--- SOURCE TEXT Enclosed Below ---

January 9, 2020
Chaos at the Capitol and in Harrisburg

Wednesday’s insurrection at the Capitol in D.C. was the culmination of the partisan intransigence that has been building for years and was on painful display at the PA Capitol on Monday, when Senate Republicans refused to seat Western PA Democrat Sen. Jim Brewster, whose certified 69-vote victory is still being challenged in U.S. court—then voted to remove Lt. Gov. John Fetterman from the speaker’s dais after Fetterman tried to swear in Brewster anyway. “I broke the rules. They were breaking the law,” Fetterman told the Pittsburgh Post-Gazette. GOP candidate Nicole Ziccarelli’s suit does raise issues of voting-rule uniformity that need to be resolved, but Monday’s antics didn’t do that. They just deepened the divide even further.
  • Speaking of voting laws—and intransigence: An Inquirer article on the various proposals to change PA election laws ran in the Post-Gazette under the headline “Everybody wants to change Pennsylvania election law, but nobody trusts each other.”
  • What to do? The Philadelphia Citizen offers 17 ways to make our democracy stronger.

--- End of Enclosed SOURCE TEXT ---

- [ACTIVITY 1]:
In the Capitol text, why does the writer judge Monday's events at the PA Capitol to have been unproductive? Answer in one to three sentences.
The records have no connection to the Capitol text.

--- INPUT Enclosed Below ---

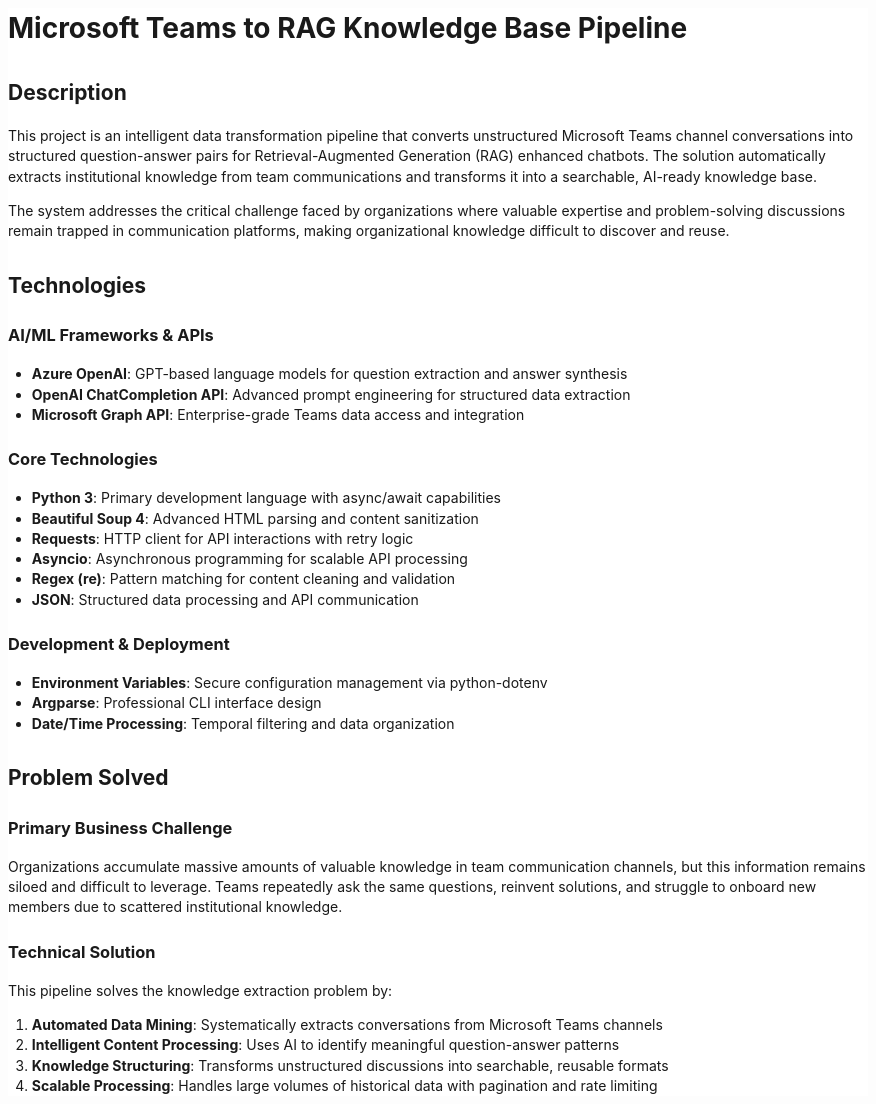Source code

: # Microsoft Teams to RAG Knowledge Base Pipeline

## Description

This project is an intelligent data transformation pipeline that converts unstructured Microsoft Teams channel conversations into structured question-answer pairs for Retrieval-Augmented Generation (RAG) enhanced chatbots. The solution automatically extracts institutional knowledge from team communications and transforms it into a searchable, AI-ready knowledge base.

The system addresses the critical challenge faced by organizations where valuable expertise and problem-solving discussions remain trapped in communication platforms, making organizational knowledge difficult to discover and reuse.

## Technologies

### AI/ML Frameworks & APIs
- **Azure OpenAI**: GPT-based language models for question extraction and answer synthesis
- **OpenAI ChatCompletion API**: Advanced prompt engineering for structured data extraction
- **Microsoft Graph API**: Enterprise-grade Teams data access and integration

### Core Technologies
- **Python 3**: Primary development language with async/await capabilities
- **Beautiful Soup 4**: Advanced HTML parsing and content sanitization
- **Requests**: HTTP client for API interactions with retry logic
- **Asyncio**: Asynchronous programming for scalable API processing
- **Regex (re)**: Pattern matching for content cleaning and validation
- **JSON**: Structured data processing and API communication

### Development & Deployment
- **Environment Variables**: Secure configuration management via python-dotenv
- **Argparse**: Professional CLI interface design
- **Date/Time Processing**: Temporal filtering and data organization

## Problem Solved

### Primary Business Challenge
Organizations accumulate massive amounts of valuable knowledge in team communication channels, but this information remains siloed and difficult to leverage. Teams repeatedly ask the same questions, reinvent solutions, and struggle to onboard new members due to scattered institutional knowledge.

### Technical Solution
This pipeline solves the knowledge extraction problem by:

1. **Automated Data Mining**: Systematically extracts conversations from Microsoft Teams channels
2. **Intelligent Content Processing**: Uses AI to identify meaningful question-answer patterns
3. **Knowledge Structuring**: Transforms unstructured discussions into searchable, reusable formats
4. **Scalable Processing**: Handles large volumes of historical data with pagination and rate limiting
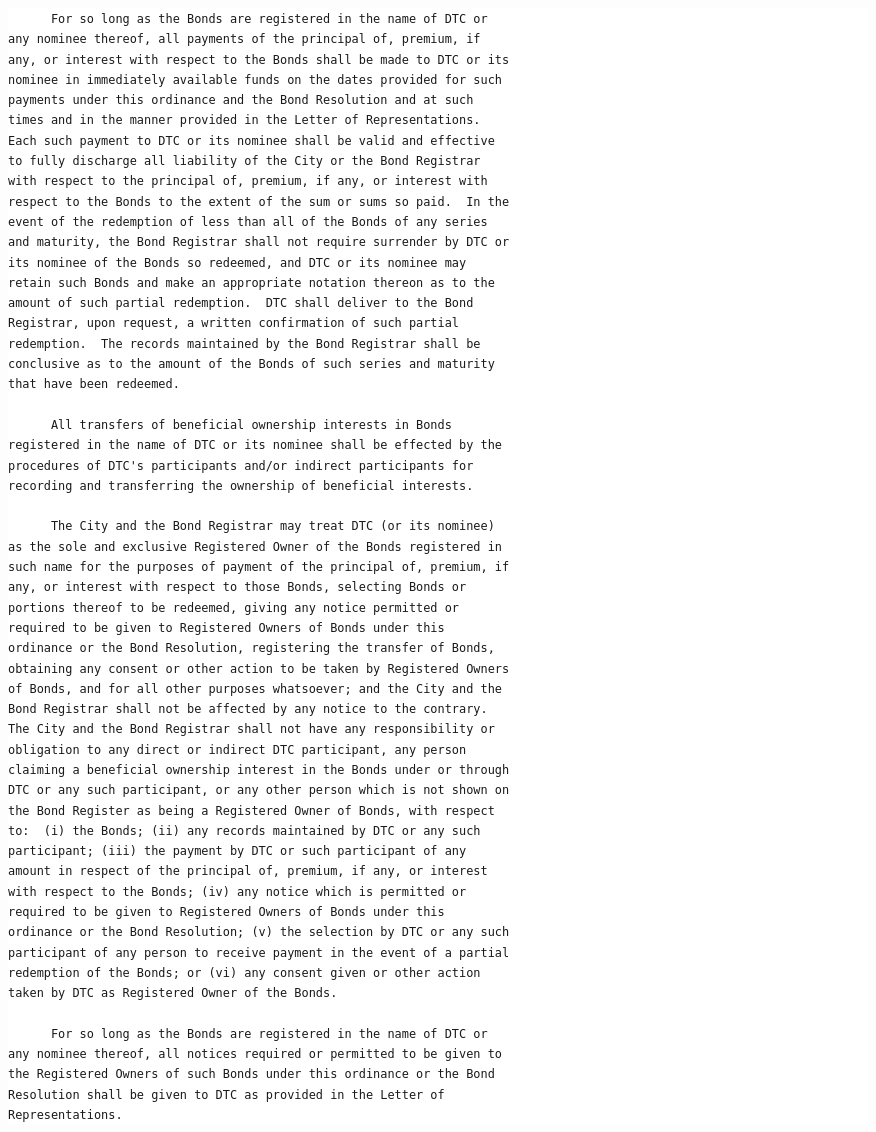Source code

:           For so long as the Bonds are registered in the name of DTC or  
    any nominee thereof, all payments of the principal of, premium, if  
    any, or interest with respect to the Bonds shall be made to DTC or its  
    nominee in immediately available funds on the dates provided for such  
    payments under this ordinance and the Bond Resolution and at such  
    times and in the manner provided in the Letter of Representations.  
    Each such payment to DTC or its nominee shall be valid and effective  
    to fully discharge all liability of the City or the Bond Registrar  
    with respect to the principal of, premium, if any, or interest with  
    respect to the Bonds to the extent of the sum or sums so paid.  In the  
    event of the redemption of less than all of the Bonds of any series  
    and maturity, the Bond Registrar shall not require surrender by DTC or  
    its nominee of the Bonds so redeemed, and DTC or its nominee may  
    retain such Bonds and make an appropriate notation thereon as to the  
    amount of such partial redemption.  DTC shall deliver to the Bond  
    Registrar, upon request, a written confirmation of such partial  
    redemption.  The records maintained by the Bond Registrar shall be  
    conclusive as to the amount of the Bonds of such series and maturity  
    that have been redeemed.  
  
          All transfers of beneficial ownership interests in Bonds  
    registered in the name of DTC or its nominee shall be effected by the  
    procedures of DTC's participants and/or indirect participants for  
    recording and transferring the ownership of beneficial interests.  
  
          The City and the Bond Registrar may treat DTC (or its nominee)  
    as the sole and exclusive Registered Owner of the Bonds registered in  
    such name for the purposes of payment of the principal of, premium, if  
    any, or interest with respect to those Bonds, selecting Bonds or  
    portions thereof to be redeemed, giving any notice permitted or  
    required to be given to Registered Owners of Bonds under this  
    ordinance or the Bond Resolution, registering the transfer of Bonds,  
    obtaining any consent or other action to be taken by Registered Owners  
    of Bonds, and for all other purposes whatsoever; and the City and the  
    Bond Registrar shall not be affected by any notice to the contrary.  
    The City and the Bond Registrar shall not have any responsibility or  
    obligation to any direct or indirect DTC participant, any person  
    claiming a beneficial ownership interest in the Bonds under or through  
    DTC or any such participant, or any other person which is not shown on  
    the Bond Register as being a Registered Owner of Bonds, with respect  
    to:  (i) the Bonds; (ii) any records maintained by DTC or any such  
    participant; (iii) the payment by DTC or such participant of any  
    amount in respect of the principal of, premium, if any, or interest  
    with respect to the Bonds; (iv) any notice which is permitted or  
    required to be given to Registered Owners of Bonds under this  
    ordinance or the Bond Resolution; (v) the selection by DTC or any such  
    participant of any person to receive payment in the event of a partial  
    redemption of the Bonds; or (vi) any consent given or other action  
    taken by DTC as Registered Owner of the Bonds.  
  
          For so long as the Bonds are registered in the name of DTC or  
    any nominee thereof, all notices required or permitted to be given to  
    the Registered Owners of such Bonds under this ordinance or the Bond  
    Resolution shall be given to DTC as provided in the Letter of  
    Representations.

--- End of Enclosed INPUT ---

- [ACTIVITY 2]:
Format the stretch of the records from the line that contains "## Description" through the line that contains "This project is" as a JSON list of strings, with one string per line and blank lines omitted.

- [WRITTEN SOLUTION 1]:
Nicole Ziccarelli's suit raises questions about the uniformity of voting rules that need to be resolved, but Monday's antics did nothing to resolve them. Instead, they only deepened the divide further.

- [WRITTEN SOLUTION 2]:
[
  "## Description",
  "This project is an intelligent data transformation pipeline that converts unstructured Microsoft Teams channel conversations into structured question-answer pairs for Retrieval-Augmented Generation (RAG) enhanced chatbots. The solution automatically extracts institutional knowledge from team communications and transforms it into a searchable, AI-ready knowledge base."
]